▶ _Brief_: Output only the stretch of the listing that starts at the line containing "the items below." and ends at the line containing "black plastic part (357, 622, 383, 657)", reproduced exactly with both ends.

▶ _Provided records_:
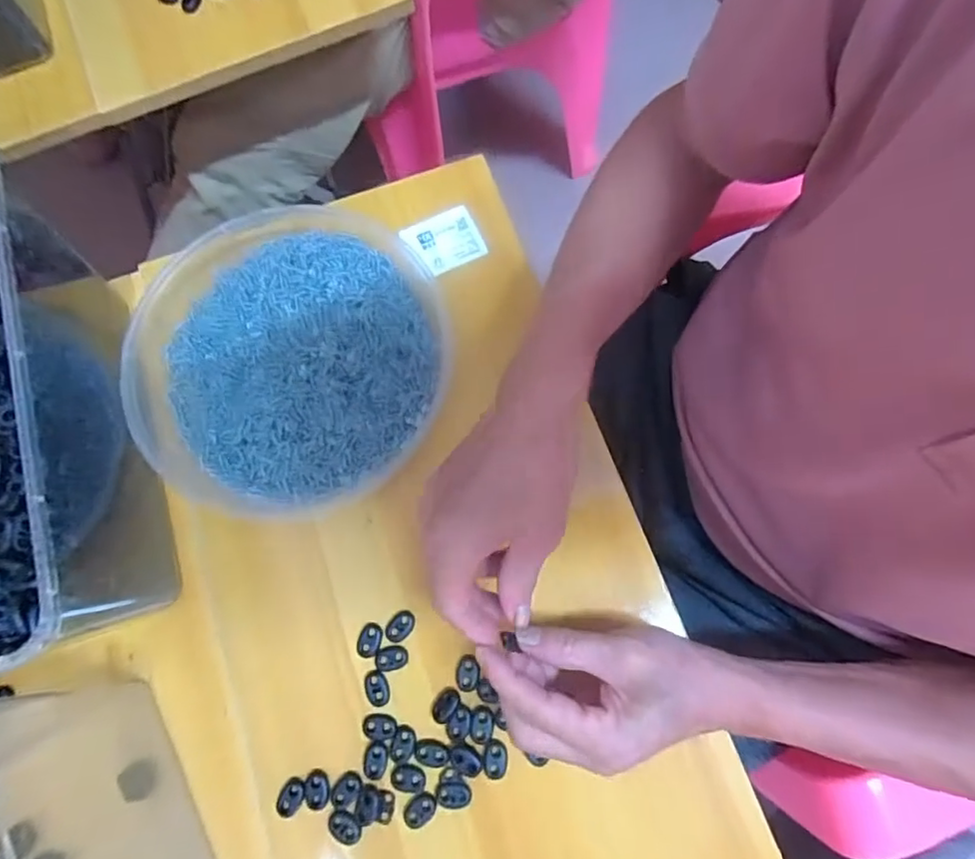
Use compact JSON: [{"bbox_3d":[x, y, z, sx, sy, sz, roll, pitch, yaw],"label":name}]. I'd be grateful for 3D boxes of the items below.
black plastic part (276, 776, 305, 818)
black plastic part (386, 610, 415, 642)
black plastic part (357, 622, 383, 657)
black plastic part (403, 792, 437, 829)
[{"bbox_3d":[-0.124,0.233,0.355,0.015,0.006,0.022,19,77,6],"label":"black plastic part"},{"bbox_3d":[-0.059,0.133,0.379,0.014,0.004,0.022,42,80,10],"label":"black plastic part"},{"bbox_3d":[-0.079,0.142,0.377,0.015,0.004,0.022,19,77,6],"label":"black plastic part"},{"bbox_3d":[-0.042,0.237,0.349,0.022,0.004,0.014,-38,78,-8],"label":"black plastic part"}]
...
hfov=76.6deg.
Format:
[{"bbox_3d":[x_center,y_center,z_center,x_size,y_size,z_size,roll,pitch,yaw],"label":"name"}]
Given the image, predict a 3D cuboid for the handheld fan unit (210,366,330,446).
...
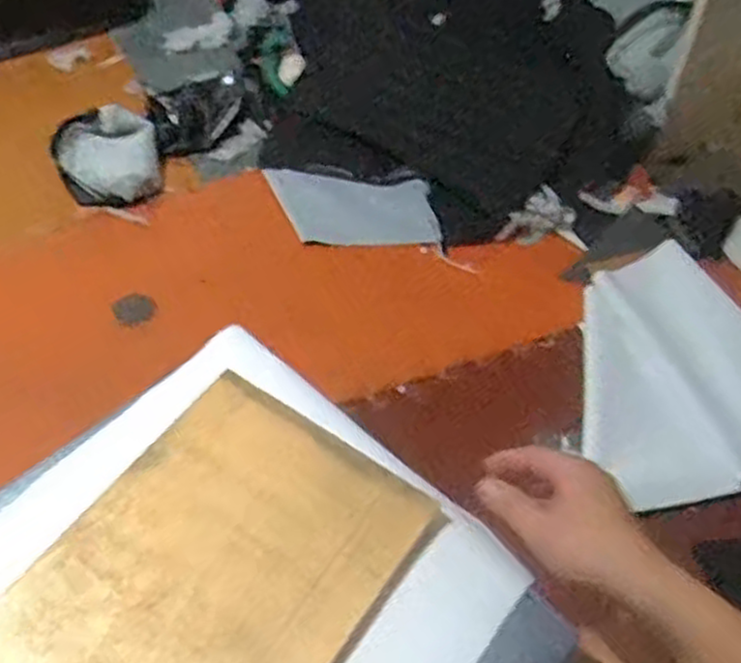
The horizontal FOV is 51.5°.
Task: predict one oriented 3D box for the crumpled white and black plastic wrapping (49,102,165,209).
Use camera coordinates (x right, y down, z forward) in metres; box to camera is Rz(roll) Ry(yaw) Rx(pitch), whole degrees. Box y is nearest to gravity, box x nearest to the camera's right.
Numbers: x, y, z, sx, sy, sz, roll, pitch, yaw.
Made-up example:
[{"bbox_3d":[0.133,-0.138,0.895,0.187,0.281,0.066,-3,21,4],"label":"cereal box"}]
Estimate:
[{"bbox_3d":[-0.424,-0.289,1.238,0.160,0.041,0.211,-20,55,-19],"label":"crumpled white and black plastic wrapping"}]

▶ _Answer to this task_:
Use compact JSON: [{"bbox_3d":[x, y, z, sx, sy, sz, roll, pitch, yaw],"label":name}]. I'd be grateful for 3D boxes of the items below.
black plastic part (276, 776, 305, 818)
black plastic part (386, 610, 415, 642)
black plastic part (357, 622, 383, 657)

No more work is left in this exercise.